Should this make us opt for a pluralist order instead? Or would pluralism not, as de Boer suggests, lead us into a ‘containment’ approach in which domestic constitutions have the ultimate say and international law is hollowed out? Pluralism does indeed grant national legal orders space to define their relations with other parts of the global order. But unlike in containment, it does not see them as hierarchically superior – formally, all parts of that order operate on an equal footing, and it is a matter of politics, rather than of the application of legal rules, to determine their relative weight. This may at times lead to frictions and conflict. But such conflict is merely the consequence of a coexistence of different – and often equally valid – claims to authority. If the UK Supreme Court insists that it be for the UK Parliament to decide how Security Council resolutions are implemented, does it really create a ‘danger for the peace and security system of the United Nations’, as de Boer surmises? Or does it simply give expression to the fact that many (perhaps most) people still believe that important political questions ought to be decided on the national level? If it is the latter, at least in part, it needs to find reflection in the global institutional order – we cannot simply act as if our own cosmopolitan convictions were shared by all and override the loyalties and allegiances many people continue to have to their national contexts. Respect for the autonomy of individuals also means respect for the views they have on the type and scope of the polity they are governed by. As long as these views diverge widely in the postnational space, it is better to leave ultimate authority in that space unsettled. Instead of being fixed as a matter of law, ultimate authority is then subject to political definition and redefinition over time.

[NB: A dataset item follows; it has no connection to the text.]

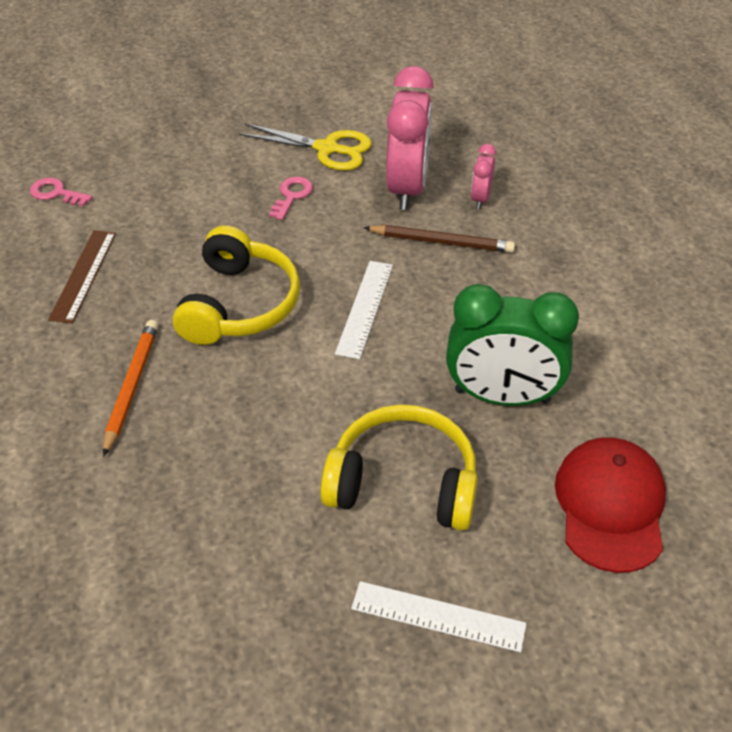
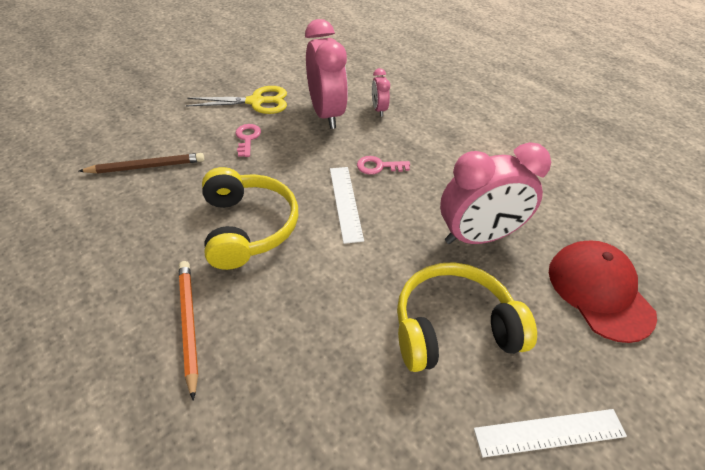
camera: 25 degrees left, 0 degrees up
pink key [30,177,92,206] -> pink key moved to [357,156,410,175]
brown ruler [48,230,116,324] -> none
brown pencil [364,225,515,253] -> brown pencil moved to [79,153,204,174]
green clock [446,284,579,406] -> pink clock [440,142,551,244]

This does not imply that strong institutions or hierarchies become impossible. It only means that whatever hierarchies there are, they operate within or between legal orders. They are not imposed upon the suborders by a common frame – they are contingent, and their notion of legality does not necessarily extend to all suborders. This may make resistance to international law in the name of local values easier in some cases. But unlike Tom de Boer, I do not think the invocation of such particular, ‘less cosmopolitan’ values presents a problem in itself. Legal order will only arise out of the radically diverse and contested postnational space if it brings values and ideas from different levels together. Finding a balance between multiple competing values – subnational, national, cosmopolitan – is not something already achieved through some constitutional rule that we could dream up (or claim to exist). It is a task ahead of us – one that we need to confront with patience; with the readiness to accept compromises; and with sufficient humility to recognize that we may not always know what is best for everybody else in the complex world we live in.